━━ Excerpt ━━

Only two talkers were up from the prior week: CBS’ Dr. Phil and NBC Universal’s Steve Wilkos. Phil hit a 3.8 live-plus-same-day national household rating, according to Nielsen Media Research, the show’s best ratings in five weeks and a 3% week-to-week and year-to-year improvement. That makes Dr. Phil the only daytime strip to improve over last year at this time. Rookie Wilkos improved 11% to a 1.0, the show’s best number since the week ending May 12, tying it with Twentieth Television’s The Morning Show with Mike and Juliet and Warner Bros.’ Tyra Banks, each of which were flat for the week.

━━━

Job A:
Which talk shows does the ratings excerpt name? List every one.
The ratings excerpt and the records come from unrelated sources.

━━ Data to examine ━━

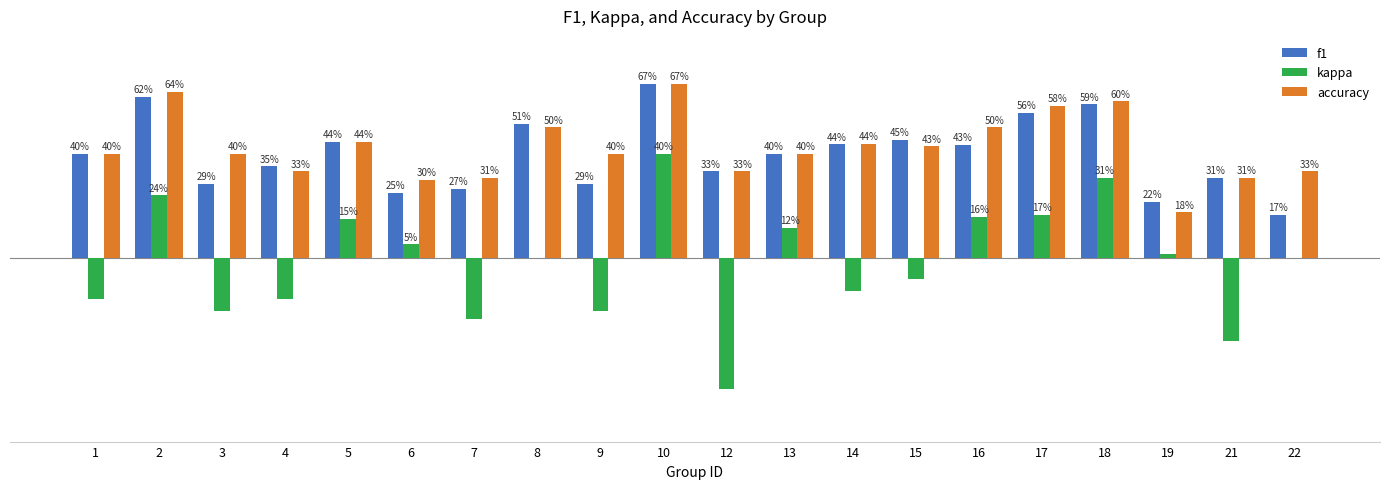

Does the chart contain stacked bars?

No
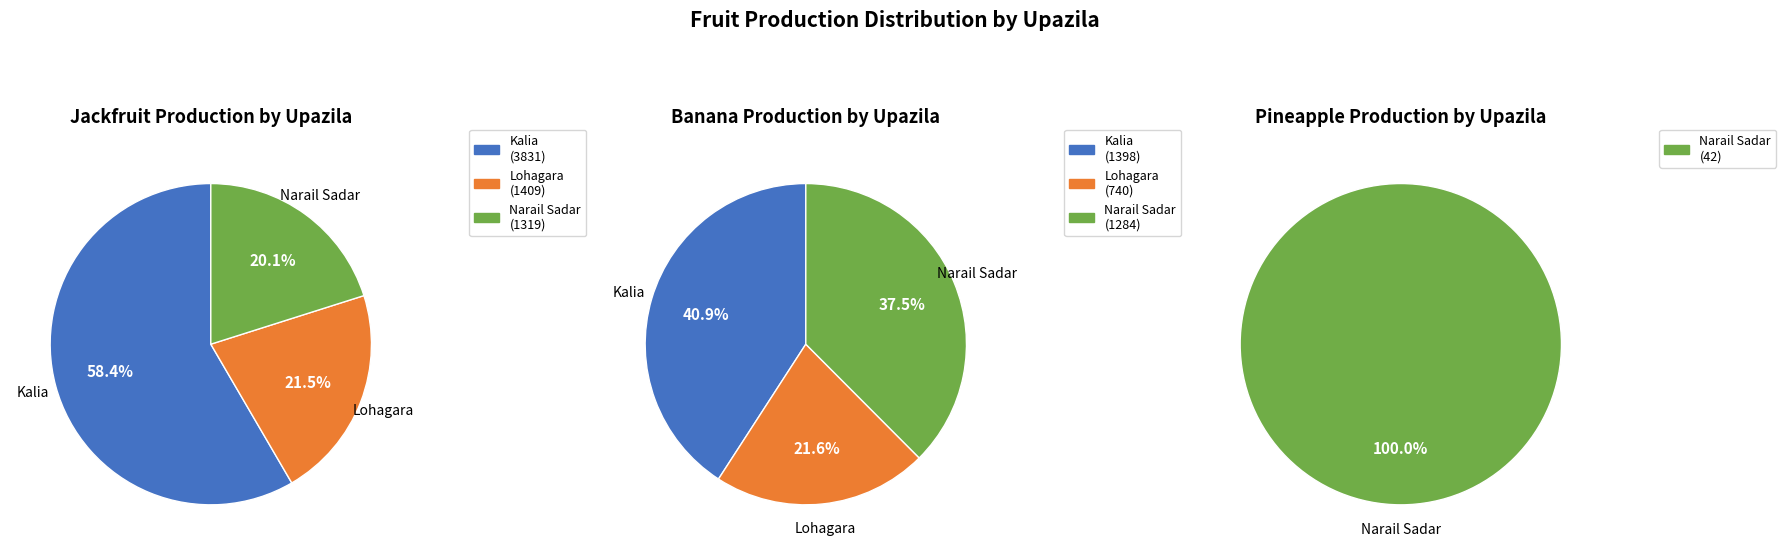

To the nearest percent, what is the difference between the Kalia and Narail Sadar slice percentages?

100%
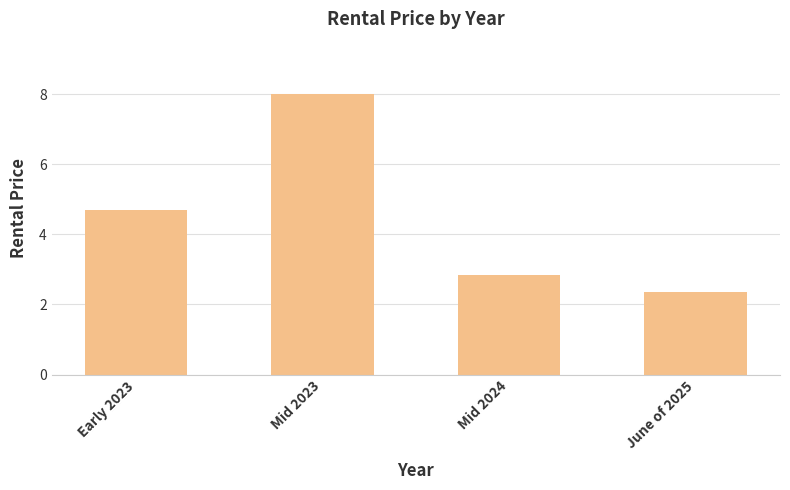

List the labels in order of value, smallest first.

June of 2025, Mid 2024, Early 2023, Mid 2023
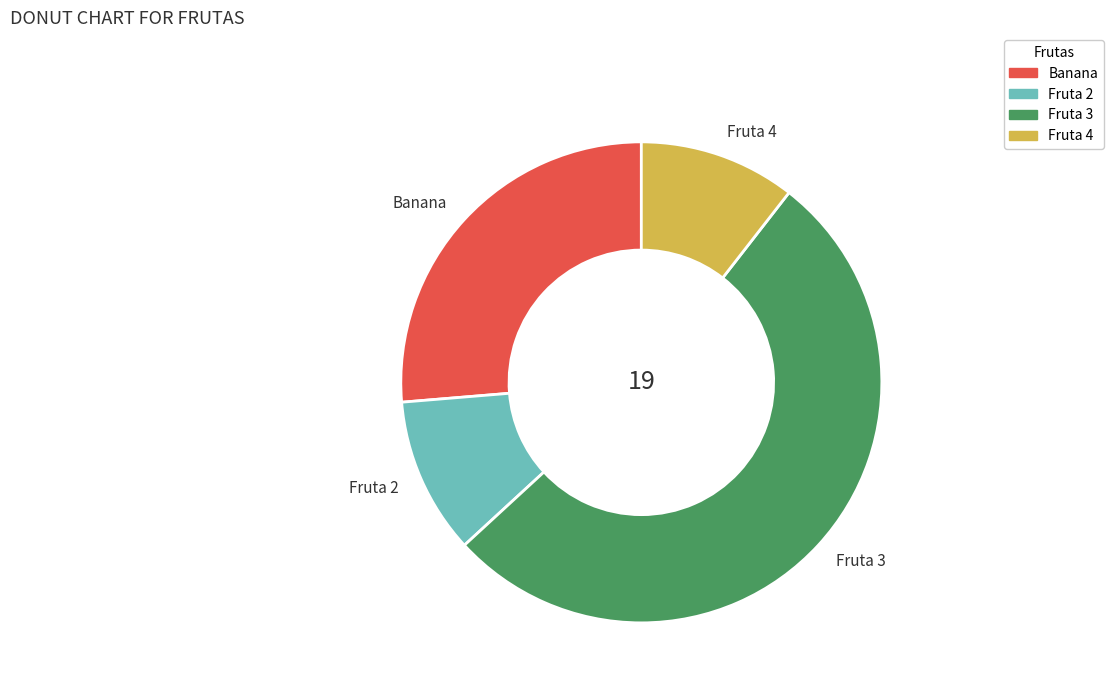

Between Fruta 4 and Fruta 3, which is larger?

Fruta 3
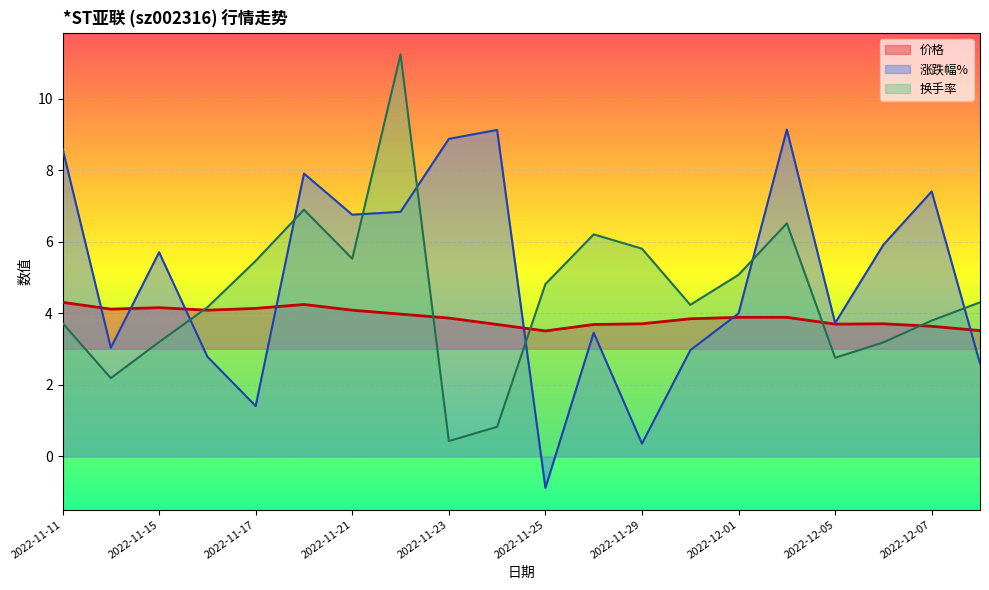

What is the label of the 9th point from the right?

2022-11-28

━━━

Job B:
Give the lines of the records as a Markdown table with the columns Row and Line, one row per non-blank line, leaving out the pictures. Begin at the line that has "List the labels" and stop after the last line of the records.

Result A:
- Dr. Phil
- Steve Wilkos
- The Morning Show with Mike and Juliet
- Tyra Banks

Result B:
| Row | Line |
|---|---|
| 1 | List the labels in order of value, smallest first. |
| 2 | June of 2025, Mid 2024, Early 2023, Mid 2023 |
| 3 | Between Fruta 4 and Fruta 3, which is larger? |
| 4 | Fruta 3 |
| 5 | What is the label of the 9th point from the right? |
| 6 | 2022-11-28 |